Common sense standards apply to mortgage lending
The FSA has announced plans to underpin future mortgage lending decisions with a set of principles. The aim is to prevent a return of the risky mortgage lending seen before the recession, which resulted in some borrowers taking on greater mortgages than they could afford on the assumption that house prices would always rise. Instead, mortgage lending should now be based on the reasonable expectation of repayment without relying on uncertain future house price rises. This also extends to interest-only mortgages, which the FSA warns, should only be advanced if there is a believable strategy for repayment that is independent of house prices. Future mortgage lending decisions should also allow for the possibility that interest rates might rise and take into account a consumer’s future affordability.
The FSA is now encouraging consumers, industry and all other interested parties to give their opinions on this new, full, set of proposals. Following consultation, the FSA Board will make a decision on the final form of rules in summer 2012, but implementation will not be before 2013.
FSA – December 2011

House repossessions are predicted to rise in 2012
The Council of Mortgage Lenders (CML) has predicted that house repossessions and mortgage arrears rates will rise by 21% this year, despite improving the previous two years.

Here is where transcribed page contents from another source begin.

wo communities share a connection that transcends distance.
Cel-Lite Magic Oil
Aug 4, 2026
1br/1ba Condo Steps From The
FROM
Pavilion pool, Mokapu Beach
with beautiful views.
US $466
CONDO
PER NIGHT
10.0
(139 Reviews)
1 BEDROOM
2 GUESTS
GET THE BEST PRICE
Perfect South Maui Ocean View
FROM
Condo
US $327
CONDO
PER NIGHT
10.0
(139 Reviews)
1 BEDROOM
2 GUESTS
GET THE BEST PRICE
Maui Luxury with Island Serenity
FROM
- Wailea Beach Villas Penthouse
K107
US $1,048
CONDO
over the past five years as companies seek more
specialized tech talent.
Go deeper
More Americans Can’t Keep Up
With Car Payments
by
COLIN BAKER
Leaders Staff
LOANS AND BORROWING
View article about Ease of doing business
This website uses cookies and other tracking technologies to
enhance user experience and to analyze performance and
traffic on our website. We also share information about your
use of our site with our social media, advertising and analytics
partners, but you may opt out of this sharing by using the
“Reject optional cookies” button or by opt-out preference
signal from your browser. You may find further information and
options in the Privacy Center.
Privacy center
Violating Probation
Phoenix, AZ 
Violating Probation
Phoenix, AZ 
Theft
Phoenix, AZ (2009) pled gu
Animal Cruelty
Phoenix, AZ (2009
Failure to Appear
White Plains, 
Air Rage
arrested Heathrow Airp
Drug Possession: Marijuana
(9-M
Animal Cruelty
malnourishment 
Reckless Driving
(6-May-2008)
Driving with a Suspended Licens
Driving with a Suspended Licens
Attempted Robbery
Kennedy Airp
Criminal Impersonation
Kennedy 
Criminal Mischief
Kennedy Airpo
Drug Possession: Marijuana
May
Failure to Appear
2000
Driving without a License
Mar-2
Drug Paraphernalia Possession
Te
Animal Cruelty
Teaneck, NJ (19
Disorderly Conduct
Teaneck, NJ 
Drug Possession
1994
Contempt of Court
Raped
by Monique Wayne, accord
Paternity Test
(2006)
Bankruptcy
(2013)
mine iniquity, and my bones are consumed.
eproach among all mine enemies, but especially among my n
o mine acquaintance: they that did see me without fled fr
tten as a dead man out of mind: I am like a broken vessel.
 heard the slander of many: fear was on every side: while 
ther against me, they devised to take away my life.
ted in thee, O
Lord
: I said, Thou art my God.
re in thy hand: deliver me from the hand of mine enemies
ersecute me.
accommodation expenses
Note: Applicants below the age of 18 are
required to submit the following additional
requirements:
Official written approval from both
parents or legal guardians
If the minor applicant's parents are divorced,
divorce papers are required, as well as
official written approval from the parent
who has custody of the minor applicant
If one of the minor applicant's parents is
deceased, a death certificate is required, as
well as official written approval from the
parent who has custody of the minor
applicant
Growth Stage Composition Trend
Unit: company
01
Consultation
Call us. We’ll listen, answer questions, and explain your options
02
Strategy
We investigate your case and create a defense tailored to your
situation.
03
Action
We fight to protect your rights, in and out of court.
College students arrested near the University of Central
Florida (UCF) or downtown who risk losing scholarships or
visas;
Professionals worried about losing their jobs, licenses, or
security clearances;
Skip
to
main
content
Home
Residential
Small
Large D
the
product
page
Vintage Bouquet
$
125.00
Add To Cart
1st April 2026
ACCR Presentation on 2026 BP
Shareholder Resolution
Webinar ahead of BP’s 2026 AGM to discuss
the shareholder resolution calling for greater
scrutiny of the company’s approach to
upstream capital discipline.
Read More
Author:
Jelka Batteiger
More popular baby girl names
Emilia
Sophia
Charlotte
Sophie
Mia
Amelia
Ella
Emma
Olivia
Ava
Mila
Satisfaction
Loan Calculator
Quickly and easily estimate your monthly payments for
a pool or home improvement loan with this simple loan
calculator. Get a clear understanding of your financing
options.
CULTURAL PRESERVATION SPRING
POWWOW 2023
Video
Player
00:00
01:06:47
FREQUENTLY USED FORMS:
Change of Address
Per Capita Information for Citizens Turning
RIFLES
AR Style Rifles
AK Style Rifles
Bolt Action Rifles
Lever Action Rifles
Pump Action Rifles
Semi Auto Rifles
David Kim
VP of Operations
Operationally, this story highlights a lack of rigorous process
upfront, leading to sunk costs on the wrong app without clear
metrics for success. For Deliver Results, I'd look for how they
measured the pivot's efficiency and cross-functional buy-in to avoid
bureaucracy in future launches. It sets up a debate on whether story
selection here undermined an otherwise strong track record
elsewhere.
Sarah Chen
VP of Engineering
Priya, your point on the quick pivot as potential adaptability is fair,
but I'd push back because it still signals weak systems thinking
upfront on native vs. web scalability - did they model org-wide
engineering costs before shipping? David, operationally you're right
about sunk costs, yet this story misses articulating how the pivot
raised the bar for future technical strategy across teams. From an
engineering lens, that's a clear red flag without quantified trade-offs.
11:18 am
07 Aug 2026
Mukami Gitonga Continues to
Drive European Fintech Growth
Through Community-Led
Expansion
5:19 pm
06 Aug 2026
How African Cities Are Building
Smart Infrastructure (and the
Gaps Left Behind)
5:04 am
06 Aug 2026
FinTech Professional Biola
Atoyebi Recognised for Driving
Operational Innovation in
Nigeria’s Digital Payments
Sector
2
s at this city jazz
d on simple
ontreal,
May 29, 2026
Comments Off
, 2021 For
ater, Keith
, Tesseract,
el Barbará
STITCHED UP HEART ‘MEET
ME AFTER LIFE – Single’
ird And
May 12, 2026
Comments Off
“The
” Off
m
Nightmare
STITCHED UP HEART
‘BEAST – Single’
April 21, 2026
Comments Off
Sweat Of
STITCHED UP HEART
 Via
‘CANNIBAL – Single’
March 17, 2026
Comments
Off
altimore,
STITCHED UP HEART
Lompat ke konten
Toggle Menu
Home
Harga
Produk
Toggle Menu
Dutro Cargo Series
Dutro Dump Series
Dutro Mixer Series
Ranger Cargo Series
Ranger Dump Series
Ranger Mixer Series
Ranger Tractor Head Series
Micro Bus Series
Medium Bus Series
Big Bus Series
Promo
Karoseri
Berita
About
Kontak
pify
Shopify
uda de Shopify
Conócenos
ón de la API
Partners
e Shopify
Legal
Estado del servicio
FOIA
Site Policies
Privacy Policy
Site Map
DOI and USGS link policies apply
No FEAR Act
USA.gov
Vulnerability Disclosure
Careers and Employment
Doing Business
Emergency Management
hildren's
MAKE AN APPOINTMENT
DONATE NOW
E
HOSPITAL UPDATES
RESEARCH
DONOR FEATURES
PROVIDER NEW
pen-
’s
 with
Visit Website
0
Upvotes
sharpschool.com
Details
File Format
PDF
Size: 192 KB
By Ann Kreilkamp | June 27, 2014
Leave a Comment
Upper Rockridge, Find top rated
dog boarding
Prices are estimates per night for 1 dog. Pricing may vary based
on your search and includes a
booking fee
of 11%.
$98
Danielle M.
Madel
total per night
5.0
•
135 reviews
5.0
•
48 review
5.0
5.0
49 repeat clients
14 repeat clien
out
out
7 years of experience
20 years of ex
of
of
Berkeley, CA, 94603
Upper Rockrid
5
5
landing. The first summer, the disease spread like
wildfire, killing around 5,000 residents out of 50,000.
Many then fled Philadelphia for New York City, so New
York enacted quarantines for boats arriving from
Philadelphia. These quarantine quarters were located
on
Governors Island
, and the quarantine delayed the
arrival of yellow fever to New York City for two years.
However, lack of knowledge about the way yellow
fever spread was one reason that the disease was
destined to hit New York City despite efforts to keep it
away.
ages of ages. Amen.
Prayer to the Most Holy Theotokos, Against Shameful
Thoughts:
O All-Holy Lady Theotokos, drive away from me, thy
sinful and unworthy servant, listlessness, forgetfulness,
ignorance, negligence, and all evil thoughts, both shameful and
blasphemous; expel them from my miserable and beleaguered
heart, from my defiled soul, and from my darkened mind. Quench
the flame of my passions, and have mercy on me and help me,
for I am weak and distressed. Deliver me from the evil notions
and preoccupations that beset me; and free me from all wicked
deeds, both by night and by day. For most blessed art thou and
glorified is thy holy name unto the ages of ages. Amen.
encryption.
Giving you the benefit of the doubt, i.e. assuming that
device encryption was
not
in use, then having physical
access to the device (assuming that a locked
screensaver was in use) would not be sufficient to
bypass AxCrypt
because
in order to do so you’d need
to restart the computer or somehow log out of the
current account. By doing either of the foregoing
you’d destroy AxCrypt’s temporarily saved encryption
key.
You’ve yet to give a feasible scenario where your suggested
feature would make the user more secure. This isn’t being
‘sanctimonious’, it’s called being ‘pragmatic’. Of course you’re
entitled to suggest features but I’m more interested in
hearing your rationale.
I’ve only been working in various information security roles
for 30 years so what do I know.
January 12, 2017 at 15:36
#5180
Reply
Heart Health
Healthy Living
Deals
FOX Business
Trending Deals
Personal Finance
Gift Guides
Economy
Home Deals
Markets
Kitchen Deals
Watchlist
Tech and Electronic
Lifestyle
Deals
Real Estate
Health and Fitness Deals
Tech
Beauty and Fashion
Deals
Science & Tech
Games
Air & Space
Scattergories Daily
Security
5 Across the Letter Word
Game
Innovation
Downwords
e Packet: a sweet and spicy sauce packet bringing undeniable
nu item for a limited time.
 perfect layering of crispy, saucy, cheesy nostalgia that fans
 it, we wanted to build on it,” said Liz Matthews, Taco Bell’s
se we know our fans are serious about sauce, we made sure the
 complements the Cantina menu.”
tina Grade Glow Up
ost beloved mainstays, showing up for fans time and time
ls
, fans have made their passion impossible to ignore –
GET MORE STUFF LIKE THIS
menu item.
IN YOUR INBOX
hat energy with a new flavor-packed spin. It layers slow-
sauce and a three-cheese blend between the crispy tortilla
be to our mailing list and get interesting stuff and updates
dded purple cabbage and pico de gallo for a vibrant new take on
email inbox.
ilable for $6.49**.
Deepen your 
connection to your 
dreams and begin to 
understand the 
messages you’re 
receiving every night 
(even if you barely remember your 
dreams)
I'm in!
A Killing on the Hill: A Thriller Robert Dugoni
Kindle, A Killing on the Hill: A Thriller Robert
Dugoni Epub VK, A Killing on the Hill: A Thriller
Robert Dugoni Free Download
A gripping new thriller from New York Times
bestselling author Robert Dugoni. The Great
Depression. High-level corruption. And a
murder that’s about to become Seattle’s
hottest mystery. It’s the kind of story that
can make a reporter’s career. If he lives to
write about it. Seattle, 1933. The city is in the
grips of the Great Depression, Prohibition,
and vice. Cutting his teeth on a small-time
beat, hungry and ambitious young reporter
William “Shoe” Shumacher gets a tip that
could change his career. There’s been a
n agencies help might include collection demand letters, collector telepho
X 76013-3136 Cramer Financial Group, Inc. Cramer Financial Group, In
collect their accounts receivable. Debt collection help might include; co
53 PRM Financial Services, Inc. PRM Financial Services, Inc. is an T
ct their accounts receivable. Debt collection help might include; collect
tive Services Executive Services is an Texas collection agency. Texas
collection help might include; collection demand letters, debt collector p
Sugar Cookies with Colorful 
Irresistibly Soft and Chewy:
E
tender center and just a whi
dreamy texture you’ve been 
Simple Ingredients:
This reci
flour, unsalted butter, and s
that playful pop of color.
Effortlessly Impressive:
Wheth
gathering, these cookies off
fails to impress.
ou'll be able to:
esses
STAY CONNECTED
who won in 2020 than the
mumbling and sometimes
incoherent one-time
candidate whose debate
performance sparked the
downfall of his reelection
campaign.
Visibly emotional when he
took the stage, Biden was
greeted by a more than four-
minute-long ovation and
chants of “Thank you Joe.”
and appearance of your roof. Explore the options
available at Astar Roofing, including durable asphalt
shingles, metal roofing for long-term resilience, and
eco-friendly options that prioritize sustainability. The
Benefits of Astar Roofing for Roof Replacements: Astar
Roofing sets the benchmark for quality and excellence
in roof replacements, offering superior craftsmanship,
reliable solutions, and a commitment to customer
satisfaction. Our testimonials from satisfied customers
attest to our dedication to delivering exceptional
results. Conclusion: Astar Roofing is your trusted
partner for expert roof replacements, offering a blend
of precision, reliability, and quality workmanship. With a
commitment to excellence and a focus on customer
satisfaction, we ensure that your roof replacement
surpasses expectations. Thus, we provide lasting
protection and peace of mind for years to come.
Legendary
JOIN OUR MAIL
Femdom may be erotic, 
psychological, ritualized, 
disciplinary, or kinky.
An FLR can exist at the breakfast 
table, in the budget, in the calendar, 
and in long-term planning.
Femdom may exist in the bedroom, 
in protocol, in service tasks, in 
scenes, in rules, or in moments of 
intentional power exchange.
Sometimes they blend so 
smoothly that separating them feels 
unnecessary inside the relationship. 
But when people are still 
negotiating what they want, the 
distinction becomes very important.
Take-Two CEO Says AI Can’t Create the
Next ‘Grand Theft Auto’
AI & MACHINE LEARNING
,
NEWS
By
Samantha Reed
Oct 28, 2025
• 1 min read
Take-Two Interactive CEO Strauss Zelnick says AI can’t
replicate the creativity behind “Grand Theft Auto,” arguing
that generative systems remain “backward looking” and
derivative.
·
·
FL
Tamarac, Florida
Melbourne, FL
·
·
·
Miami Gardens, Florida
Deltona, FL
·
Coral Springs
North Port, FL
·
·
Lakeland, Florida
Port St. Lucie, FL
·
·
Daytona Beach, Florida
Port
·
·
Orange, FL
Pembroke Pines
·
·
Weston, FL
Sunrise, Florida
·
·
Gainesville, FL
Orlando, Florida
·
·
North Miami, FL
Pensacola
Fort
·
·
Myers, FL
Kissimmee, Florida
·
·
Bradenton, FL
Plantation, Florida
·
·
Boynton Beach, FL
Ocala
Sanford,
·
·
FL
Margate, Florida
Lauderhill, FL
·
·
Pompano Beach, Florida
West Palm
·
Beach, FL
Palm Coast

The prediction comes as consumers and businesses continue to feel the pinch which could see 45,000 repossessions in 2012 compared to 37,000 last year. CML states that this figure is still fewer than repossession figures for 2009 and in the 1990s downturn.
Mortgage lending forecasts by CML are also lower, with expected gross lending in 2012 predicted as £133 billion and net lending of £5 billion, compared to gross lending of £138 billion and net lending of £9 billion in 2011.
However, CML is also keen to stress that in today’s uncertain climate, these predictions are subject to variation in either direction.